→ What the task requires:
Search the entries for the word "distributed" and report each line that has it.

◆ ◆ ◆ ◆

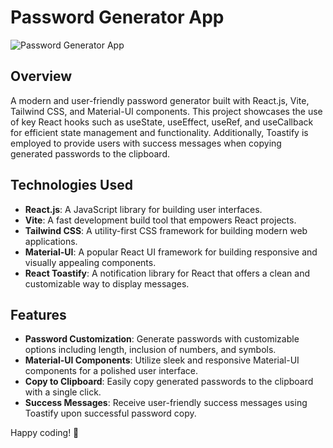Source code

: # Password Generator App

![Password Generator App](.src/screenshots/screenshot.jpeg)

## Overview

A modern and user-friendly password generator built with React.js, Vite, Tailwind CSS, and Material-UI components. This project showcases the use of key React hooks such as useState, useEffect, useRef, and useCallback for efficient state management and functionality. Additionally, Toastify is employed to provide users with success messages when copying generated passwords to the clipboard.

## Technologies Used

- **React.js**: A JavaScript library for building user interfaces.
- **Vite**: A fast development build tool that empowers React projects.
- **Tailwind CSS**: A utility-first CSS framework for building modern web applications.
- **Material-UI**: A popular React UI framework for building responsive and visually appealing components.
- **React Toastify**: A notification library for React that offers a clean and customizable way to display messages.

## Features

- **Password Customization**: Generate passwords with customizable options including length, inclusion of numbers, and symbols.
- **Material-UI Components**: Utilize sleek and responsive Material-UI components for a polished user interface.
- **Copy to Clipboard**: Easily copy generated passwords to the clipboard with a single click.
- **Success Messages**: Receive user-friendly success messages using Toastify upon successful password copy.

Happy coding! 🚀



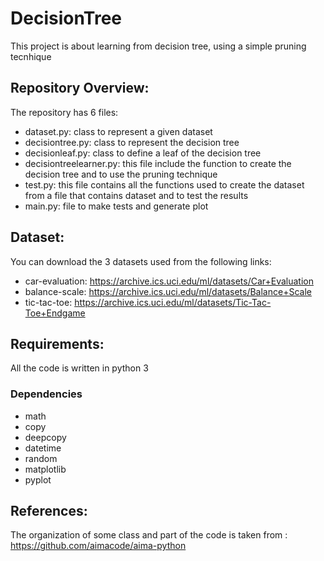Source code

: # DecisionTree
This project is about learning from decision tree, using a simple pruning tecnhique

## Repository Overview:
The repository has 6 files:
- dataset.py: class to represent a given dataset
- decisiontree.py: class to represent the decision tree
- decisionleaf.py: class to define a leaf of the decision tree
- decisiontreelearner.py: this file include the function to create the decision tree and to use the pruning technique
- test.py: this file contains all the functions used to create the dataset from a file that contains dataset and to test the results  
- main.py: file to make tests and generate plot

## Dataset:
You can download the 3 datasets used from the following links:
- car-evaluation: https://archive.ics.uci.edu/ml/datasets/Car+Evaluation
- balance-scale: https://archive.ics.uci.edu/ml/datasets/Balance+Scale
- tic-tac-toe: https://archive.ics.uci.edu/ml/datasets/Tic-Tac-Toe+Endgame

## Requirements:
All the code is written in python 3

### Dependencies
- math
- copy
- deepcopy
- datetime
- random
- matplotlib
- pyplot

## References:
The organization of some class and part of the code is taken from : https://github.com/aimacode/aima-python
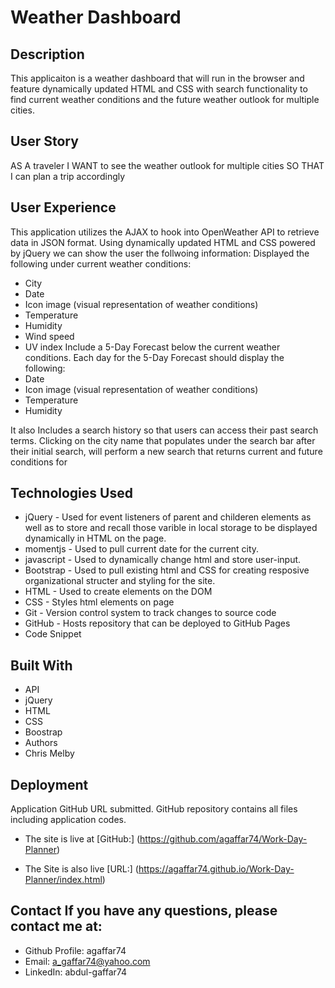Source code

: # Weather Dashboard
## Description
This applicaiton is a weather dashboard that will run in the browser and feature dynamically updated HTML and CSS with search functionality to find current weather conditions and the future weather outlook for multiple cities. 

## User Story
AS A traveler
I WANT to see the weather outlook for multiple cities
SO THAT I can plan a trip accordingly

## User Experience
This application utilizes the AJAX to hook into OpenWeather API to retrieve data in JSON format. Using dynamically updated HTML and CSS powered by jQuery we can show the user the follwoing information: Displayed the following under current weather conditions:

* City
* Date
* Icon image (visual representation of weather conditions)
* Temperature
* Humidity
* Wind speed
* UV index Include a 5-Day Forecast below the current weather conditions. Each day for the 5-Day Forecast should display the following:
* Date
* Icon image (visual representation of weather conditions)
* Temperature
* Humidity

It also Includes a search history so that users can access their past search terms. Clicking on the city name that populates under the search bar after their initial search, will perform a new search that returns current and future conditions for


## Technologies Used
* jQuery - Used for event listeners of parent and childeren elements as well as to store and recall those varible in local storage to be displayed dynamically in HTML on the page.
* momentjs - Used to pull current date for the current city.
* javascript - Used to dynamically change html and store user-input.
* Bootstrap - Used to pull existing html and CSS for creating resposive organizational structer and styling for the site.
* HTML - Used to create elements on the DOM
* CSS - Styles html elements on page
* Git - Version control system to track changes to source code
* GitHub - Hosts repository that can be deployed to GitHub Pages
* Code Snippet


## Built With
* API
* jQuery
* HTML
* CSS
* Boostrap
* Authors
* Chris Melby

## Deployment
Application GitHub URL submitted. GitHub repository contains all files including application codes.

* The site is live at [GitHub:] (https://github.com/agaffar74/Work-Day-Planner)

* The Site is also live [URL:] (https://agaffar74.github.io/Work-Day-Planner/index.html)

## Contact If you have any questions, please contact me at:
* Github Profile: agaffar74
* Email: a_gaffar74@yahoo.com
* LinkedIn: abdul-gaffar74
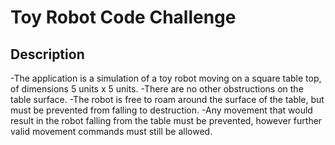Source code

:# Toy Robot Code Challenge
## Description
-The application is a simulation of a toy robot moving on a square table top, of dimensions 5 units x 5 units.
-There are no other obstructions on the table surface.
-The robot is free to roam around the surface of the table, but must be prevented from falling to destruction.
-Any movement that would result in the robot falling from the table must be prevented, however further valid movement commands must still be allowed.
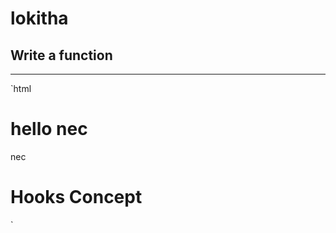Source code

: # lokitha


## Write a function

---

`html

   <div className="App">
      <h1>hello nec </h1>
      <Home/>
      <ClassBasedComponent name="lahari">nec  </ClassBasedComponent>
      <h1>Hooks Concept</h1>
      <Hooks/>
    </div>
`
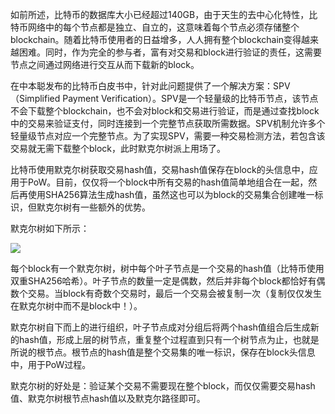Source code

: 如前所述，比特币的数据库大小已经超过140GB，由于天生的去中心化特性，比特币网络中的每个节点都是独立、自立的，这意味着每个节点必须存储整个blockchain。随着比特币使用者的日益增多，人人拥有整个blockchain变得越来越困难。同时，作为完全的参与者，富有对交易和block进行验证的责任，这需要节点之间通过网络进行交互从而下载新的block。

在中本聪发布的比特币白皮书中，针对此问题提供了一个解决方案：SPV（Simplified Payment Verification）。SPV是一个轻量级的比特币节点，该节点不会下载整个blockchain，也不会对block和交易进行验证，而是通过查找block中的交易来验证支付，同时连接到一个完整节点获取所需数据。SPV机制允许多个轻量级节点对应一个完整节点。为了实现SPV，需要一种交易检测方法，若包含该交易就无需下载整个block，此时默克尔树派上用场了。

比特币使用默克尔树获取交易hash值，交易hash值保存在block的头信息中，应用于PoW。目前，仅仅将一个block中所有交易的hash值简单地组合在一起，然后再使用SHA256算法生成hash值，虽然这也可以为block的交易集合创建唯一标识，但默克尔树有一些额外的优势。

默克尔树如下所示：

![](https://gitee.com/hxc8/images7/raw/master/img/202407190757741.jpg)



每个block有一个默克尔树，树中每个叶子节点是一个交易的hash值（比特币使用双重SHA256哈希）。叶子节点的数量一定是偶数，然后并非每个block都恰好有偶数个交易。当block有奇数个交易时，最后一个交易会被复制一次（复制仅仅发生在默克尔树中而不是block中！）。

默克尔树自下而上的进行组织，叶子节点成对分组后将两个hash值组合后生成新的hash值，形成上层的树节点，重复整个过程直到只有一个树节点为止，也就是所说的根节点。根节点的hash值是整个交易集的唯一标识，保存在block头信息中，用于PoW过程。

默克尔树的好处是：验证某个交易不需要现在整个block，而仅仅需要交易hash值、默克尔树根节点hash值以及默克尔路径即可。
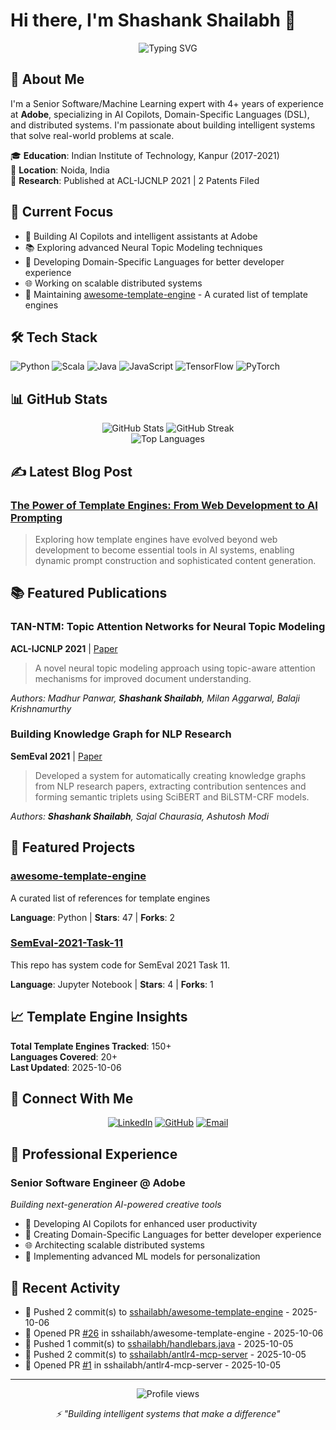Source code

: # Hi there, I'm Shashank Shailabh 👋

<div align="center">
  <img src="https://readme-typing-svg.herokuapp.com?font=Fira+Code&pause=1000&color=2E9EF7&center=true&vCenter=true&width=435&lines=Senior+Software+Engineer+%40+Adobe;AI+%26+Machine+Learning+Expert;IIT+Kanpur+Alumnus;Building+Intelligent+Systems" alt="Typing SVG" />
</div>

## 🚀 About Me

I'm a Senior Software/Machine Learning expert with 4+ years of experience at **Adobe**, specializing in AI Copilots, Domain-Specific Languages (DSL), and distributed systems. I'm passionate about building intelligent systems that solve real-world problems at scale.

🎓 **Education**: Indian Institute of Technology, Kanpur (2017-2021)  
📍 **Location**: Noida, India  
🔬 **Research**: Published at ACL-IJCNLP 2021 | 2 Patents Filed  

## 🎯 Current Focus

<!-- START:now -->
- 🤖 Building AI Copilots and intelligent assistants at Adobe
- 📚 Exploring advanced Neural Topic Modeling techniques
- 🔧 Developing Domain-Specific Languages for better developer experience
- 🌐 Working on scalable distributed systems
- 📝 Maintaining [awesome-template-engine](https://github.com/sshailabh/awesome-template-engine) - A curated list of template engines
<!-- END:now -->

## 🛠️ Tech Stack

![Python](https://img.shields.io/badge/Python-3776AB?style=for-the-badge&logo=python&logoColor=white)
![Scala](https://img.shields.io/badge/Scala-DC322F?style=for-the-badge&logo=scala&logoColor=white)
![Java](https://img.shields.io/badge/Java-ED8B00?style=for-the-badge&logo=openjdk&logoColor=white)
![JavaScript](https://img.shields.io/badge/JavaScript-F7DF1E?style=for-the-badge&logo=javascript&logoColor=black)
![TensorFlow](https://img.shields.io/badge/TensorFlow-FF6F00?style=for-the-badge&logo=tensorflow&logoColor=white)
![PyTorch](https://img.shields.io/badge/PyTorch-EE4C2C?style=for-the-badge&logo=pytorch&logoColor=white)

## 📊 GitHub Stats

<div align="center">
  <img src="https://github-readme-stats.vercel.app/api?username=sshailabh&show_icons=true&theme=tokyonight&hide_border=true&count_private=true" alt="GitHub Stats" />
  <img src="https://github-readme-streak-stats.herokuapp.com/?user=sshailabh&theme=tokyonight&hide_border=true" alt="GitHub Streak" />
</div>

<div align="center">
  <img src="https://github-readme-stats.vercel.app/api/top-langs/?username=sshailabh&layout=compact&theme=tokyonight&hide_border=true" alt="Top Languages" />
</div>

## ✍️ Latest Blog Post

### [The Power of Template Engines: From Web Development to AI Prompting](https://substack.com/home/post/p-164289869)
> Exploring how template engines have evolved beyond web development to become essential tools in AI systems, enabling dynamic prompt construction and sophisticated content generation.

## 📚 Featured Publications

### TAN-NTM: Topic Attention Networks for Neural Topic Modeling
**ACL-IJCNLP 2021** | [Paper](https://aclanthology.org/2021.acl-long.299/)

> A novel neural topic modeling approach using topic-aware attention mechanisms for improved document understanding.

*Authors: Madhur Panwar, **Shashank Shailabh**, Milan Aggarwal, Balaji Krishnamurthy*

### Building Knowledge Graph for NLP Research
**SemEval 2021** | [Paper](https://aclanthology.org/2021.semeval-1.57/)

> Developed a system for automatically creating knowledge graphs from NLP research papers, extracting contribution sentences and forming semantic triplets using SciBERT and BiLSTM-CRF models.

*Authors: **Shashank Shailabh**, Sajal Chaurasia, Ashutosh Modi*

## 🌟 Featured Projects

<!-- START:projects -->
### [awesome-template-engine](https://github.com/sshailabh/awesome-template-engine)
A curated list of references for template engines

**Language**: Python | **Stars**: 47 | **Forks**: 2

### [SemEval-2021-Task-11](https://github.com/sshailabh/SemEval-2021-Task-11)
This repo has system code for SemEval 2021 Task 11.

**Language**: Jupyter Notebook | **Stars**: 4 | **Forks**: 1
<!-- END:projects -->

## 📈 Template Engine Insights

<!-- START:template-stats -->
**Total Template Engines Tracked**: 150+  
**Languages Covered**: 20+  
**Last Updated**: 2025-10-06
<!-- END:template-stats -->

## 🤝 Connect With Me

<div align="center">
  
[![LinkedIn](https://img.shields.io/badge/LinkedIn-0077B5?style=for-the-badge&logo=linkedin&logoColor=white)](https://www.linkedin.com/in/shashank-shailabh/)
[![GitHub](https://img.shields.io/badge/GitHub-100000?style=for-the-badge&logo=github&logoColor=white)](https://github.com/sshailabh)
[![Email](https://img.shields.io/badge/Email-D14836?style=for-the-badge&logo=gmail&logoColor=white)](mailto:shailabhshashank@gmail.com)

</div>

## 💼 Professional Experience

### Senior Software Engineer @ Adobe
*Building next-generation AI-powered creative tools*

- 🚀 Developing AI Copilots for enhanced user productivity
- 🔧 Creating Domain-Specific Languages for better developer experience
- 🌐 Architecting scalable distributed systems
- 🧠 Implementing advanced ML models for personalization

## 🎯 Recent Activity

<!-- START:activity -->
- 🔨 Pushed 2 commit(s) to [sshailabh/awesome-template-engine](https://github.com/sshailabh/awesome-template-engine) - 2025-10-06
- 🔄 Opened PR [#26](https://github.com/sshailabh/awesome-template-engine/pull/26) in sshailabh/awesome-template-engine - 2025-10-06
- 🔨 Pushed 1 commit(s) to [sshailabh/handlebars.java](https://github.com/sshailabh/handlebars.java) - 2025-10-05
- 🔨 Pushed 2 commit(s) to [sshailabh/antlr4-mcp-server](https://github.com/sshailabh/antlr4-mcp-server) - 2025-10-05
- 🔄 Opened PR [#1](https://github.com/sshailabh/antlr4-mcp-server/pull/1) in sshailabh/antlr4-mcp-server - 2025-10-05
<!-- END:activity -->

---

<div align="center">
  <img src="https://komarev.com/ghpvc/?username=sshailabh&style=flat-square&color=blue" alt="Profile views"/>
  
  <br/>
  
  <i>⚡ "Building intelligent systems that make a difference"</i>
</div>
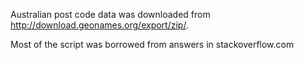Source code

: Australian post code data was downloaded from http://download.geonames.org/export/zip/.  

Most of the script was borrowed from answers in stackoverflow.com
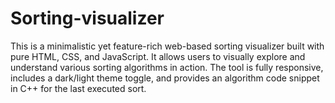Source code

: # Sorting-visualizer
This is a minimalistic yet feature-rich web-based sorting visualizer built with pure HTML, CSS, and JavaScript. It allows users to visually explore and understand various sorting algorithms in action. The tool is fully responsive, includes a dark/light theme toggle, and provides an algorithm code snippet in C++ for the last executed sort.
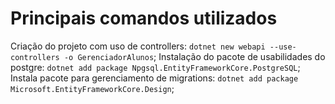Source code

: 

# Principais comandos utilizados

Criação do projeto com uso de controllers: `dotnet new webapi --use-controllers -o GerenciadorAlunos`;
Instalação do pacote de usabilidades do postgre: `dotnet add package Npgsql.EntityFrameworkCore.PostgreSQL`;
Instala pacote para gerenciamento de migrations: `dotnet add package Microsoft.EntityFrameworkCore.Design`;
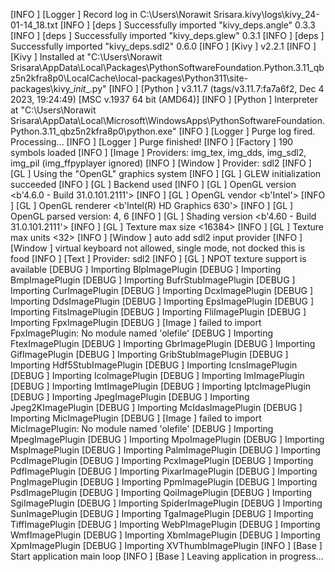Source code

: [INFO   ] [Logger      ] Record log in C:\Users\Norawit  Srisara\.kivy\logs\kivy_24-01-14_18.txt
[INFO   ] [deps        ] Successfully imported "kivy_deps.angle" 0.3.3
[INFO   ] [deps        ] Successfully imported "kivy_deps.glew" 0.3.1
[INFO   ] [deps        ] Successfully imported "kivy_deps.sdl2" 0.6.0
[INFO   ] [Kivy        ] v2.2.1
[INFO   ] [Kivy        ] Installed at "C:\Users\Norawit  Srisara\AppData\Local\Packages\PythonSoftwareFoundation.Python.3.11_qbz5n2kfra8p0\LocalCache\local-packages\Python311\site-packages\kivy\__init__.py"
[INFO   ] [Python      ] v3.11.7 (tags/v3.11.7:fa7a6f2, Dec  4 2023, 19:24:49) [MSC v.1937 64 bit (AMD64)]
[INFO   ] [Python      ] Interpreter at "C:\Users\Norawit  Srisara\AppData\Local\Microsoft\WindowsApps\PythonSoftwareFoundation.Python.3.11_qbz5n2kfra8p0\python.exe"
[INFO   ] [Logger      ] Purge log fired. Processing...
[INFO   ] [Logger      ] Purge finished!
[INFO   ] [Factory     ] 190 symbols loaded
[INFO   ] [Image       ] Providers: img_tex, img_dds, img_sdl2, img_pil (img_ffpyplayer ignored)
[INFO   ] [Window      ] Provider: sdl2
[INFO   ] [GL          ] Using the "OpenGL" graphics system
[INFO   ] [GL          ] GLEW initialization succeeded
[INFO   ] [GL          ] Backend used <glew>
[INFO   ] [GL          ] OpenGL version <b'4.6.0 - Build 31.0.101.2111'>
[INFO   ] [GL          ] OpenGL vendor <b'Intel'>
[INFO   ] [GL          ] OpenGL renderer <b'Intel(R) HD Graphics 630'>
[INFO   ] [GL          ] OpenGL parsed version: 4, 6
[INFO   ] [GL          ] Shading version <b'4.60 - Build 31.0.101.2111'>
[INFO   ] [GL          ] Texture max size <16384>
[INFO   ] [GL          ] Texture max units <32>
[INFO   ] [Window      ] auto add sdl2 input provider
[INFO   ] [Window      ] virtual keyboard not allowed, single mode, not docked
this is food
[INFO   ] [Text        ] Provider: sdl2
[INFO   ] [GL          ] NPOT texture support is available
[DEBUG  ] Importing BlpImagePlugin
[DEBUG  ] Importing BmpImagePlugin
[DEBUG  ] Importing BufrStubImagePlugin
[DEBUG  ] Importing CurImagePlugin
[DEBUG  ] Importing DcxImagePlugin
[DEBUG  ] Importing DdsImagePlugin
[DEBUG  ] Importing EpsImagePlugin
[DEBUG  ] Importing FitsImagePlugin
[DEBUG  ] Importing FliImagePlugin
[DEBUG  ] Importing FpxImagePlugin
[DEBUG  ] [Image       ] failed to import FpxImagePlugin: No module named 'olefile'
[DEBUG  ] Importing FtexImagePlugin
[DEBUG  ] Importing GbrImagePlugin
[DEBUG  ] Importing GifImagePlugin
[DEBUG  ] Importing GribStubImagePlugin
[DEBUG  ] Importing Hdf5StubImagePlugin
[DEBUG  ] Importing IcnsImagePlugin
[DEBUG  ] Importing IcoImagePlugin
[DEBUG  ] Importing ImImagePlugin
[DEBUG  ] Importing ImtImagePlugin
[DEBUG  ] Importing IptcImagePlugin
[DEBUG  ] Importing JpegImagePlugin
[DEBUG  ] Importing Jpeg2KImagePlugin
[DEBUG  ] Importing McIdasImagePlugin
[DEBUG  ] Importing MicImagePlugin
[DEBUG  ] [Image       ] failed to import MicImagePlugin: No module named 'olefile'
[DEBUG  ] Importing MpegImagePlugin
[DEBUG  ] Importing MpoImagePlugin
[DEBUG  ] Importing MspImagePlugin
[DEBUG  ] Importing PalmImagePlugin
[DEBUG  ] Importing PcdImagePlugin
[DEBUG  ] Importing PcxImagePlugin
[DEBUG  ] Importing PdfImagePlugin
[DEBUG  ] Importing PixarImagePlugin
[DEBUG  ] Importing PngImagePlugin
[DEBUG  ] Importing PpmImagePlugin
[DEBUG  ] Importing PsdImagePlugin
[DEBUG  ] Importing QoiImagePlugin
[DEBUG  ] Importing SgiImagePlugin
[DEBUG  ] Importing SpiderImagePlugin
[DEBUG  ] Importing SunImagePlugin
[DEBUG  ] Importing TgaImagePlugin
[DEBUG  ] Importing TiffImagePlugin
[DEBUG  ] Importing WebPImagePlugin
[DEBUG  ] Importing WmfImagePlugin
[DEBUG  ] Importing XbmImagePlugin
[DEBUG  ] Importing XpmImagePlugin
[DEBUG  ] Importing XVThumbImagePlugin
[INFO   ] [Base        ] Start application main loop
[INFO   ] [Base        ] Leaving application in progress...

◆ ◆ ◆ ◆

→ Completed exercise:
I'm a Senior Software/Machine Learning expert with 4+ years of experience at **Adobe**, specializing in AI Copilots, Domain-Specific Languages (DSL), and distributed systems. I'm passionate about building intelligent systems that solve real-world problems at scale.
- 🌐 Working on scalable distributed systems
- 🌐 Architecting scalable distributed systems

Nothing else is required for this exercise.